* _Action item_:
State, as one number, how many lines in these records hold "Table".

* _Data provided_:

= = = = =

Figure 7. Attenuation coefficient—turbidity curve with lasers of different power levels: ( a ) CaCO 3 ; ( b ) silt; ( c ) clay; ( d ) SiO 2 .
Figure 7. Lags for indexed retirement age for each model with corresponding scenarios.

= = = = =

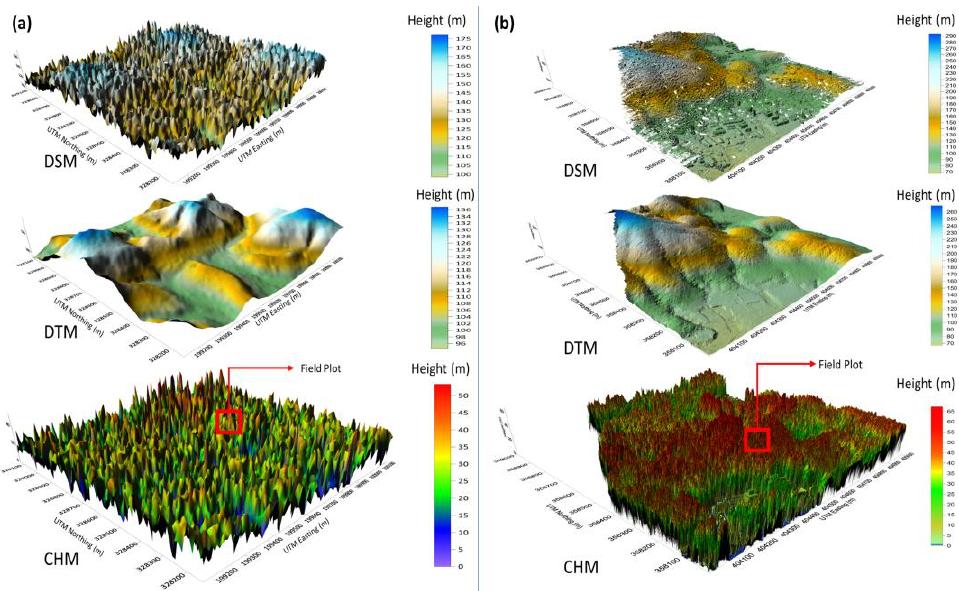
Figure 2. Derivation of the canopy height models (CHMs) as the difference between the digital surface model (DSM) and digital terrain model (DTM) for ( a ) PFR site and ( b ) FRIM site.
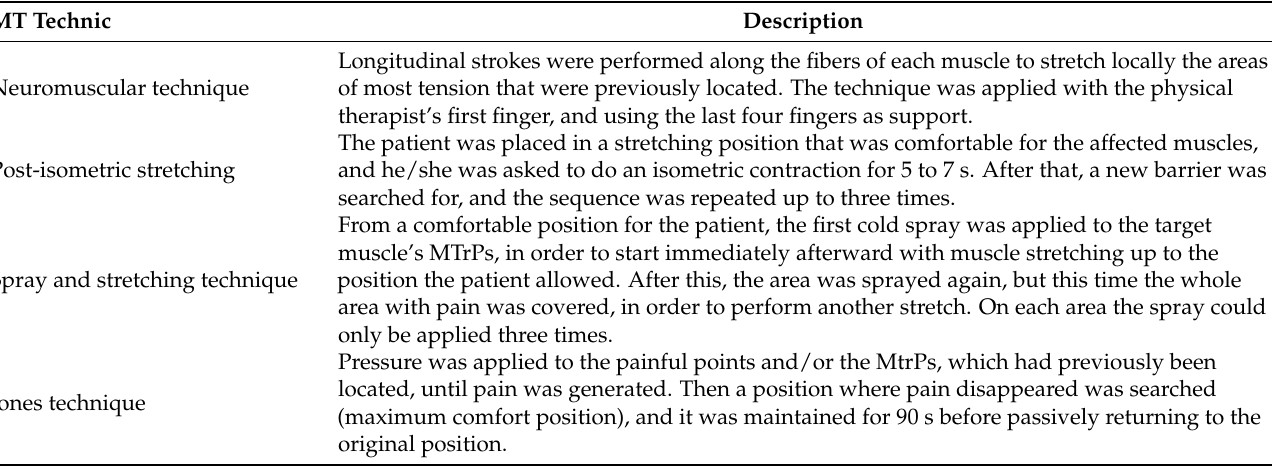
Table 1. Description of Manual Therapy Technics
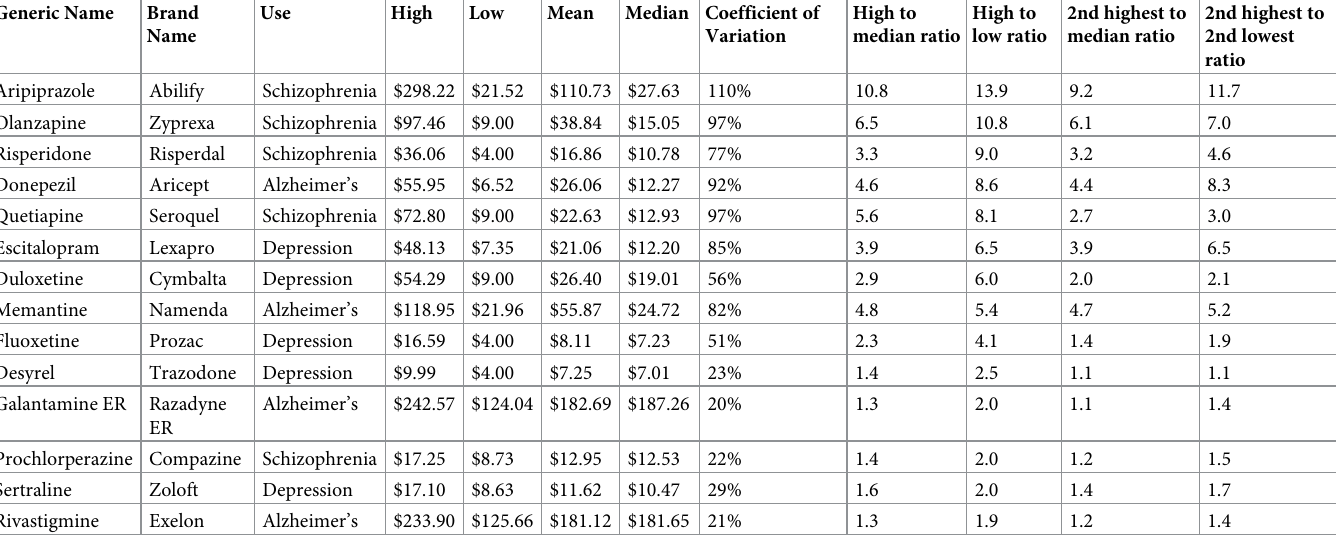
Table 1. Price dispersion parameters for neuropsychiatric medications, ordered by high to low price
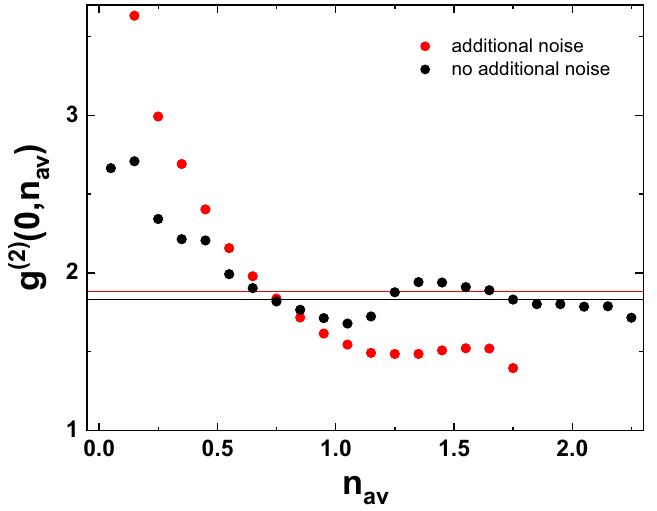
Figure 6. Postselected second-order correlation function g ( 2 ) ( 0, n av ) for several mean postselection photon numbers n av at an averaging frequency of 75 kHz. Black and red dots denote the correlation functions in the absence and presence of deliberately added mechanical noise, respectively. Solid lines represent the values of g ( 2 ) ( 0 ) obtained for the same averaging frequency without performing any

= = = = =

* _Solution to the problem_:
2